Ogni volta che l’uomo si allontana dal ticchettare di luce e buio, Cronos torna a divorare i suoi figli. Espressioni come «ottimizzare il tempo» ci illudono di esser noi a misurare il tempo e non lui a misurare noi, così ci abbandoniamo all’illusorio miraggio di «guadagnarlo» accelerando o aumentando le attività. Definire il tempo in termini di «denaro», «spreco», «perdita» tradisce il fatto che oggi pensiamo di fermarlo con la «produzione», con «l’attivismo».
Viviamo in modo frenetico non perché ci manca tempo, ma perché ci manca senso: i clacson suonano allo scattare del verde, il passo veloce aggredisce la strada, come se da quei secondi dipendesse la salvezza. Senza esperienza della durata, la vita è percepita come continua perdita da limitare. L’unico modo per non essere «tagliati» dalle lancette è so-stare (saper stare), che non è passare il tempo, ma fare esperienza della durata: abitare il tempo.
«Abitare» è la forma frequentativa del latino «habere» (avere): chi abita «continua ad avere», è padrone, non servo. Non ha tempo chi non lo abita. Così il tempo acquisisce valore, non in base a ciò che facciamo, ma se siamo interiormente «liberi» o «servi» nel fare le cose. Se facciamo le cose con passione facciamo esperienza della durata, quelle ore aprono il tempo, lo vincono perché sono vive e piene di senso. L’«istante» diventa «stare in», indugiare e soggiornare, luminosa durata, e non ripetizione da cui fuggire. Qualsiasi cosa facciamo richiede tempo, e quel tempo è libero o servo in base al senso che gli diamo. Purtroppo, oggi il lavoro anziché mezzo per ottemperare alle necessità della vita, servire gli altri e, nei casi più fortunati, migliorarsi, è diventato il fine stesso della vita o, a volte, persino condanna. Si vive per lavorare, anziché il contrario.

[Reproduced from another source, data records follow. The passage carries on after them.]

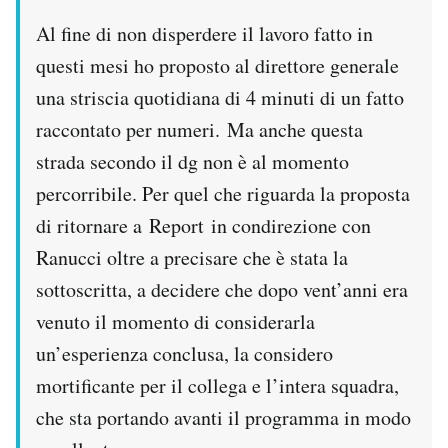
Al fine di non disperdere il lavoro fatto in
questi mesi ho proposto al direttore generale
una striscia quotidiana di 4 minuti di un fatto
raccontato per numeri. Ma anche questa
strada secondo il dg non è al momento
percorribile. Per quel che riguarda la proposta
di ritornare a Report in condirezione con
Ranucci oltre a precisare che è stata la
sottoscritta, a decidere che dopo vent’anni era
venuto il momento di considerarla
un’esperienza conclusa, la considero
mortificante per il collega e l’intera squadra,
che sta portando avanti il programma in modo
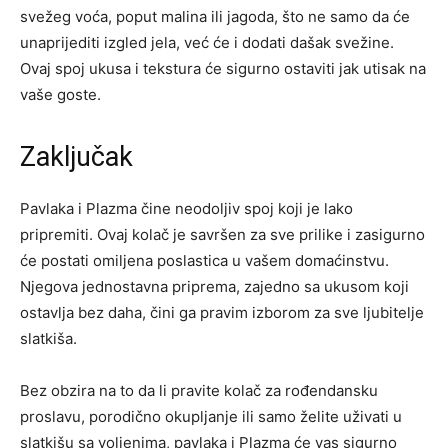
svežeg voća, poput malina ili jagoda, što ne samo da će
unaprijediti izgled jela, već će i dodati dašak svežine.
Ovaj spoj ukusa i tekstura će sigurno ostaviti jak utisak na
vaše goste.
Zaključak
Pavlaka i Plazma čine neodoljiv spoj koji je lako
pripremiti. Ovaj kolač je savršen za sve prilike i zasigurno
će postati omiljena poslastica u vašem domaćinstvu.
Njegova jednostavna priprema, zajedno sa ukusom koji
ostavlja bez daha, čini ga pravim izborom za sve ljubitelje
slatkiša.
Bez obzira na to da li pravite kolač za rođendansku
proslavu, porodično okupljanje ili samo želite uživati u
slatkišu sa voljenima, pavlaka i Plazma će vas sigurno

Il cristianesimo invece, incentrato sull’Incarnazione di Dio, risolve questa drammatica opposizione: l’Uomo-Dio fino a 30 anni è stato un falegname e questi anni non sono meno importanti dei tre da maestro e guaritore. Il lavoro nella cultura cristiana è mezzo di salvezza, partecipazione alla creatività divina. Allora il tempo diventa durata solo quando, mentre si fa ciò che si deve, si trova l’occasione per trascendersi, cioè per amare. Non si tratta quindi di fare meno, ma di fare avendo in mente un senso e un ordine. Il tempo che libera genera stanchezza, non sfinimento, Il tempo lo si vince «contemplando», cioè quando si ripara la separazione di corpo e spirito. L’azione senza contemplazione diventa schiavitù: non occupa, pre-occupa. Contemplare ha la stessa radice di tempo: significava osservare un ritaglio di cielo, da cui la parola «tempio» (recinto sacro). Se il tempo non è un limite che apre sull’infinito, ci dilania: la trasformazione della domenica, da giorno di relazioni a giorno di acquisti o di “fuga”, è una vera e propria vivi-sezione.
Si guadagna tempo solo amando, perché amare rende il tempo «durata». Il tempo libero è quello «liberato per» non semplicemente «da». Solo quando ci diamo anima e corpo, lo scorrere del tempo rallenta, anche se siamo impegnatissimi, perché a segnarlo non è il passo misurabile dagli orologi: il susseguirsi orizzontale dei secondi.
L’amore apre la dimensione verticale del tempo, non misurabile, perché è durata: un secondo si dilata e diventa un secolo. Verticale è il tempo dell’artista impegnato nell’opera, verticale è il tempo della madre in attesa, verticale è il tempo delle relazioni vere, verticale è il tempo della preghiera, verticale è il tempo del lavoro appassionato, verticale è il tempo delle foglie più belle prima di cadere, verticale è il tempo delle carezze, verticale è il tempo del perdono, verticale è il tempo dato a un figlio o a un alunno anziché al cellulare… Il tempo verticale non divora, ma vola. Diventa nostro, non ci può essere più strappato.
Il tempo c’è, ma siamo noi a scegliere per chi è. Il tempo è taglio (lancette che tagliano il tempo) che, per chi sa abitarlo, diventa tempio (qualcosa di sacro), invece resta tomba, pancia di Cronos, per chi lo subisce.
Se diamo tempo, cioè senso, al tempo, ci stupiremo di quanta luce può sprigionare ogni ora, il tic-tac segnerà il ritmo di ciò che dà vita non di ciò che la toglie, perché il tempo, per chi lo abita, cioè per chi ama, non passa: dura, questo rimane vero anche se è passato un anno e ne è arrivato un altro. don Maurizio.